» DIRECTIVE 1: Echo the records below word for word, from the line with "say again time, clock on image. format as 12 h 53" to the line with "Report: 7 h 32 min", both lines included, and leave the pictures out.

» TEXT EXCERPT:
::::

In 2019, journalist E. Jean Carroll published an article in New York Magazine describing the time she says former President Donald Trump allegedly raped her in the fitting room at Bergdorf Goodman in the 1990s. This week, as she sues the former president on charges of defamation and battery, she’s telling the same story in a courtroom. Trump denies the allegations and says “it never happened.”

Carroll isn’t the only woman who has accused Trump of sexual assault or harassment. During the course of the trial, two other women, Jessica Leeds and Natasha Stoynoff, have testified as witnesses for the prosecution, telling similar stories. And over the years, more than a dozen other women have accused Trump of sexual misconduct.

Trump vehemently refutes these allegations. He is also on the record bragging about grabbing women by their privates.

Heading into the third consecutive presidential cycle where Trump has been a candidate, these allegations have yet to slow the former president’s momentum. He’s far from the only powerful politician to face allegations of sexual misconduct. Two sitting Supreme Court justices – Brett Kavanaugh and Clarence Thomas – have been accused of sexual assault and sexual harassment respectively, accusations which they denied. President Joe Biden, who announced last week he will seek a second term, was also accused of sexual misconduct during the 2020 presidential campaign. He has denied that allegation.

While some male politicians, like former New York Democratic Governor Andrew Cuomo, have their careers derailed by allegations, many don’t. Accusations of sexual assault and misconduct, no matter how credible, don’t seem to preclude male politicians from reaching the highest annals of power.

Bonnie Stabile, author of “Women, Power and Rape Culture: The Politics and Policy of Underrepresentation,” argues that societal concepts of gender simultaneously discredit women, who are seen as untrustworthy and hysterical, and protect men, whose brash, “rule-breaking” behavior is read as masculine and powerful.

::::

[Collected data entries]
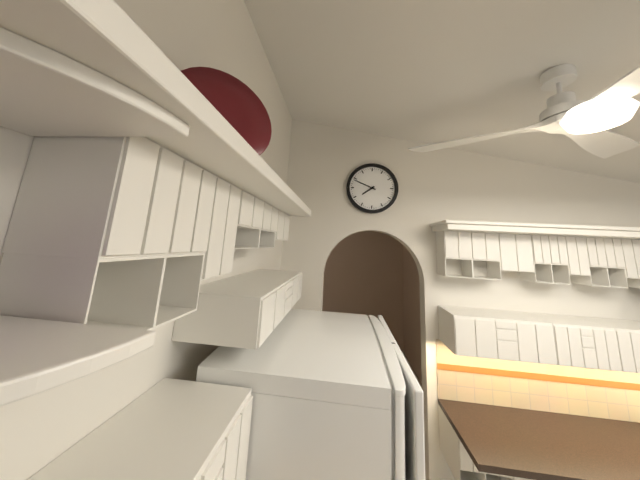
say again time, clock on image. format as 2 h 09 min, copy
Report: 7 h 49 min
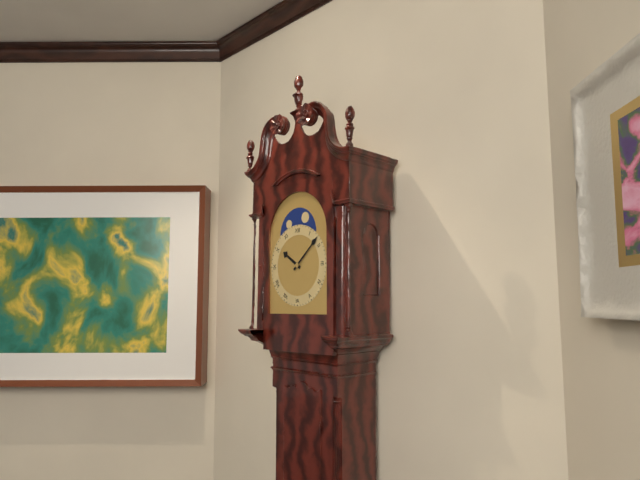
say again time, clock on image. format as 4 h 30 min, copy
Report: 10 h 08 min
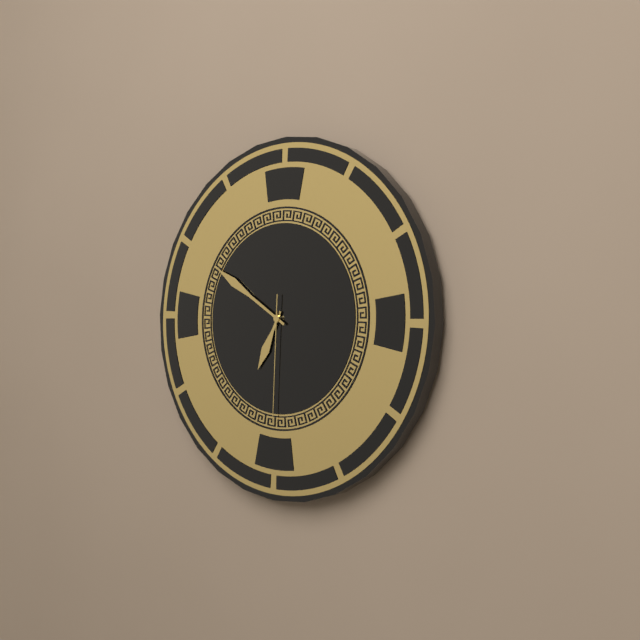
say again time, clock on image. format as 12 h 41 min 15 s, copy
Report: 6 h 50 min 30 s
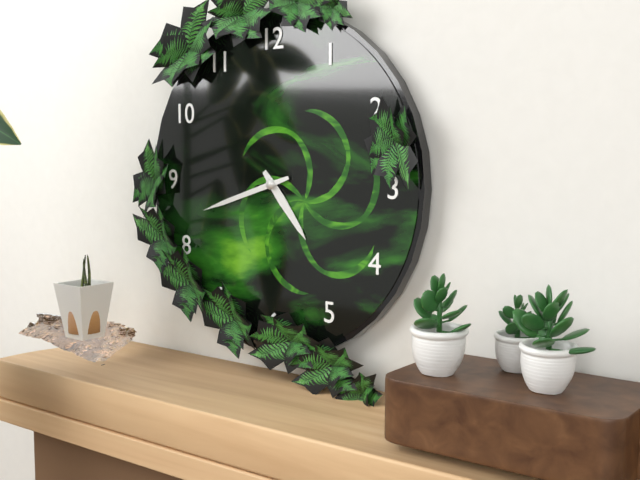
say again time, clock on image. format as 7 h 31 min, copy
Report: 4 h 42 min
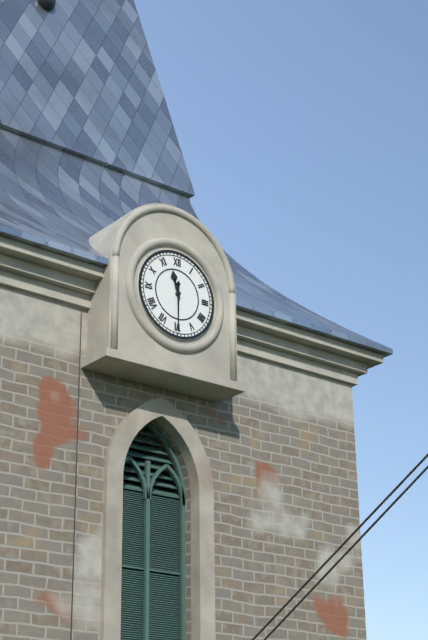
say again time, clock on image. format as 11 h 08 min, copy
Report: 11 h 30 min
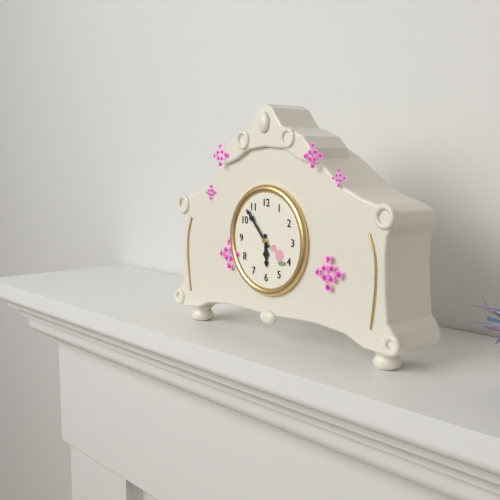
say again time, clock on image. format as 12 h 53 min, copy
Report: 5 h 53 min
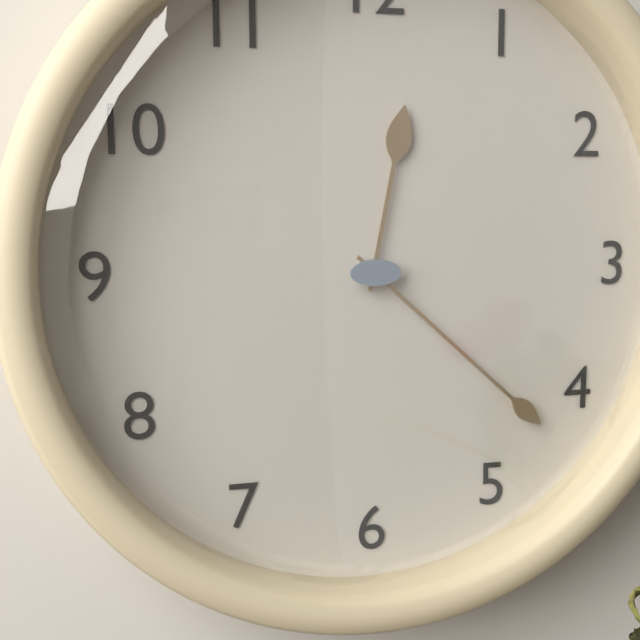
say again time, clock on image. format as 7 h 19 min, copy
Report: 12 h 22 min
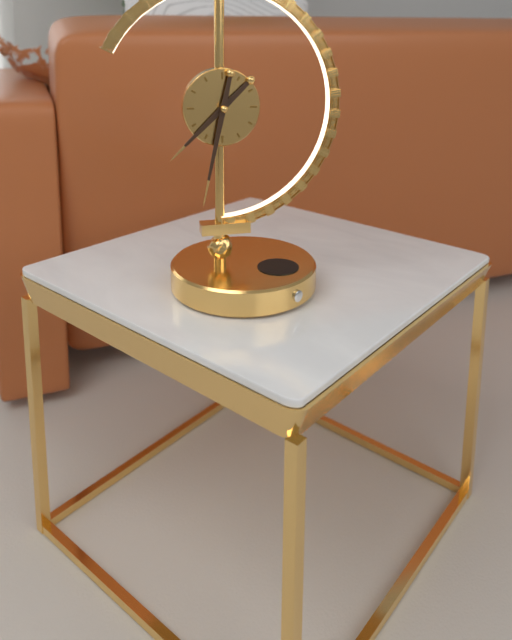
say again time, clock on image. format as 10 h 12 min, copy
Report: 7 h 32 min
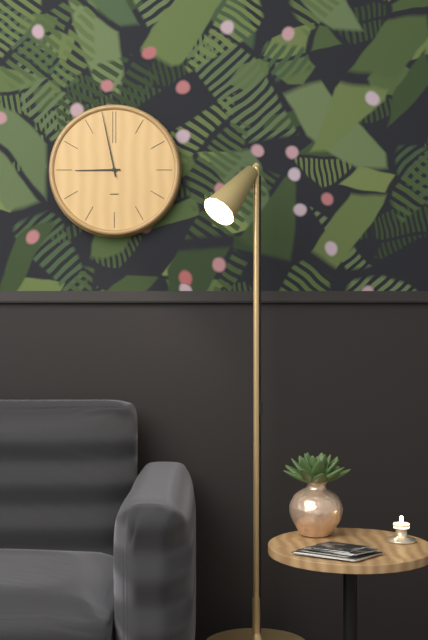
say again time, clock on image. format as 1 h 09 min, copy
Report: 8 h 58 min
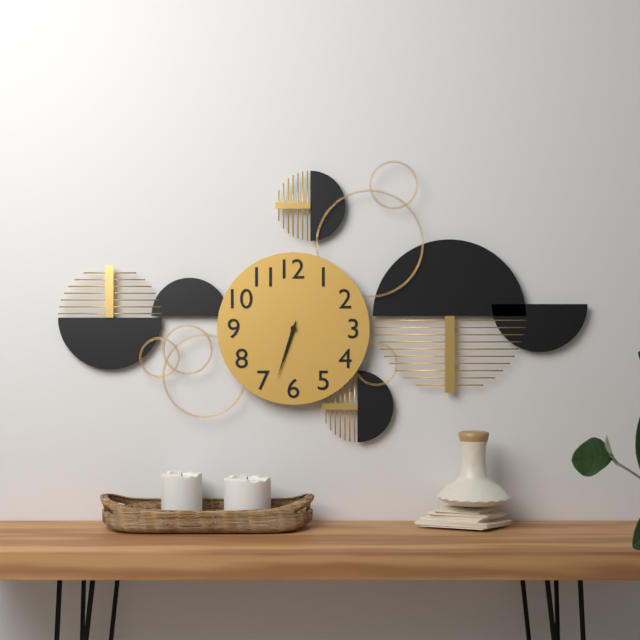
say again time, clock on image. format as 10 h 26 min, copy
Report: 6 h 33 min
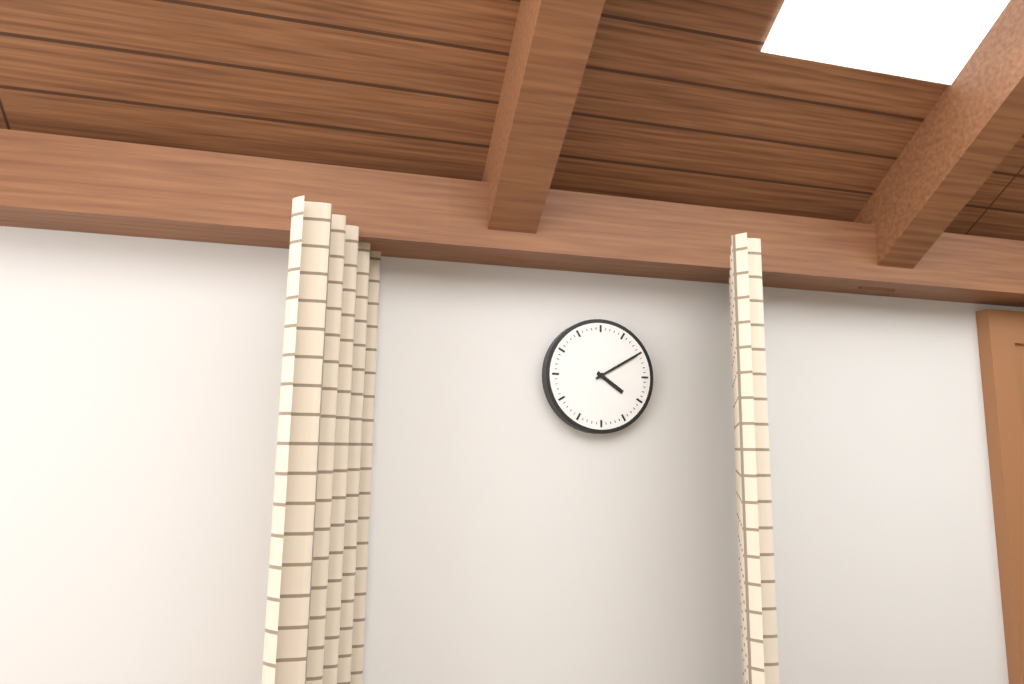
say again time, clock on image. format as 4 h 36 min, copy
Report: 4 h 10 min
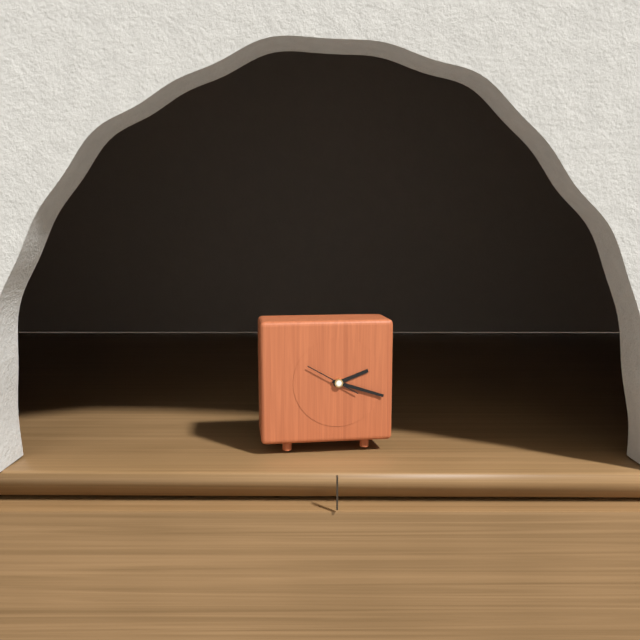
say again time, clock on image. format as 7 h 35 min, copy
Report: 2 h 18 min
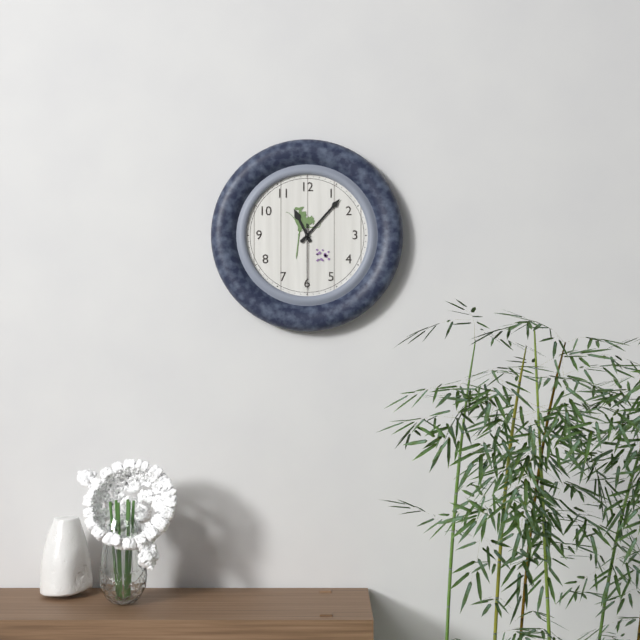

::::

» DIRECTIVE 2: Duplicate the passage of the text on sexual misconduct allegations against politicians from "Heading into the" to "denied that allegation.".

» FINISHED ANSWER 1:
say again time, clock on image. format as 12 h 53 min, copy
Report: 5 h 53 min
say again time, clock on image. format as 7 h 19 min, copy
Report: 12 h 22 min
say again time, clock on image. format as 10 h 12 min, copy
Report: 7 h 32 min

» FINISHED ANSWER 2:
Heading into the third consecutive presidential cycle where Trump has been a candidate, these allegations have yet to slow the former president’s momentum. He’s far from the only powerful politician to face allegations of sexual misconduct. Two sitting Supreme Court justices – Brett Kavanaugh and Clarence Thomas – have been accused of sexual assault and sexual harassment respectively, accusations which they denied. President Joe Biden, who announced last week he will seek a second term, was also accused of sexual misconduct during the 2020 presidential campaign. He has denied that allegation.